Start of Material supplied
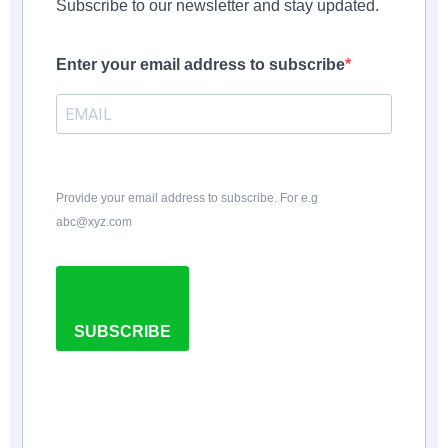
Subscribe to our newsletter and stay updated.
Enter your email address to subscribe
Provide your email address to subscribe. For e.g
abc@xyz.com
SUBSCRIBE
End of Material supplied
Exercise details:
Could you format the data above as a Markdown table with the columns Row and Text, giving each line its own numbered row, skipping blank lines, and leaving the pictures out?

Response area:
| Row | Text |
|---|---|
| 1 | Subscribe to our newsletter and stay updated. |
| 2 | Enter your email address to subscribe |
| 3 | Provide your email address to subscribe. For e.g |
| 4 | abc@xyz.com |
| 5 | SUBSCRIBE |